Air Sumur Sekitar Mal Mengering

Sumber:Kompas - 10 Mei 2007
Kategori:Air Minum
Jakarta, Kompas - Masyarakat yang tinggal di sekitar mal, pertokoan-perkantoran besar, serta gedung tinggi seperti apartemen mengeluhkan mulai mengeringnya air dari sumur mereka. Sumur hanya terisi air dengan jumlah memadai saat turun hujan, tetapi setelah itu kecil.

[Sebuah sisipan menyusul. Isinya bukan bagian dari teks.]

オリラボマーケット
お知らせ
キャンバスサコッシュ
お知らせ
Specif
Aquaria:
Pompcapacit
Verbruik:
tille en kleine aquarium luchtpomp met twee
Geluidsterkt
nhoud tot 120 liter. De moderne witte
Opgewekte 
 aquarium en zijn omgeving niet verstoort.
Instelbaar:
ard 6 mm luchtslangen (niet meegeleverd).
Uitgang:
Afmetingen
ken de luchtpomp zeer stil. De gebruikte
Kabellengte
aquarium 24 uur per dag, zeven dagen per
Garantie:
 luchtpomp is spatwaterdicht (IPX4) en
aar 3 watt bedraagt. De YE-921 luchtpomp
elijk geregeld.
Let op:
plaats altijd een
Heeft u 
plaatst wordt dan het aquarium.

Menurut Anastasya, warga Jalan Terogong, Cilandak, Jakarta Selatan, Rabu (9/5), semula air sumurnya dapat diandalkan untuk aktivitas harian keluarga. Namun sejak beberapa pertokoan besar dan apartemen berdiri di dekatnya, air sumur di rumahnya berkurang drastis.

"Air sumur hanya berlimpah beberapa jam setelah turun hujan deras. Namun jika tidak ada hujan selama tiga hari saja, air sumur kering lagi," kata Anastasya.

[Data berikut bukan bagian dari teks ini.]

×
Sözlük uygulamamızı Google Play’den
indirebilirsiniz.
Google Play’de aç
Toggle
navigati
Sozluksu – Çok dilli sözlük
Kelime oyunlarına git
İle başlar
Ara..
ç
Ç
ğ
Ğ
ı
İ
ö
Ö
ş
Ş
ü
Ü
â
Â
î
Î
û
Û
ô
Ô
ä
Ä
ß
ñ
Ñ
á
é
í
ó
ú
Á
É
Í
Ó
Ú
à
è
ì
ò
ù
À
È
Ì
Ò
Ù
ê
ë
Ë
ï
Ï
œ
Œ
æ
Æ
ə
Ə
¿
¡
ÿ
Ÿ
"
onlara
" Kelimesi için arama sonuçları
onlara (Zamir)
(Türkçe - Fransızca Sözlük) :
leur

Keringnya sumur menyulitkan keluarga ibu tiga anak itu, karena air ledeng di kawasan tempat tinggalnya tidak lancar.

Di Kelurahan Petojo Utara, Jakarta Pusat, warga mengeluhkan keberadaan gedung perkantoran, pusat grosir dan apartemen di kawasan Harmoni yang menyedot air tanah. Irwansyah warga RW 08 mengatakan, kesulitan air semakin terasa terutama sejak sejumlah apartemen dan gedung yang memiliki sumur bor beroperasi. "Kami di sini sekarang kesulitan air bersih," ujarnya.

Warga yang mengandalkan sumber air dari Perusahaan Air Minum (PAM), juga mengalami kesulitan serupa. Ribuan warga rumah susun di Bendungan Hilir dan Petamburan misalnya, kerap kesulitan mendapat pasokan air.

Belum mencukupi

Menanggapi kesulitan warga itu, Gubernur DKI Jakarta Sutiyoso mengatakan, pemerintah kesulitan mengatasi masalah itu, karena pelayanan air dari PAM belum mencukupi kebutuhan penduduk dan usaha komersial.

"Pemerintah sudah menaikkan retribusi air tanah dari sumur dalam, 20 meter atau lebih, dari Rp 560 per meter kubik menjadi Rp 3.000 per meter kubik, tetapi hal itu tetap tidak mengurangi pemakaian air sumur dalam dari kawasan niaga," katanya.

Anggota Tim Restrukturisasi Air Bawah Tanah Jakarta, Firdaus Ali, mengatakan, sebenarnya, penyedotan air dari sumur dalam tidak berdampak langsung pada pengeringan air sumur penduduk, karena terdapat perbedaan lapisan air bawah tanah.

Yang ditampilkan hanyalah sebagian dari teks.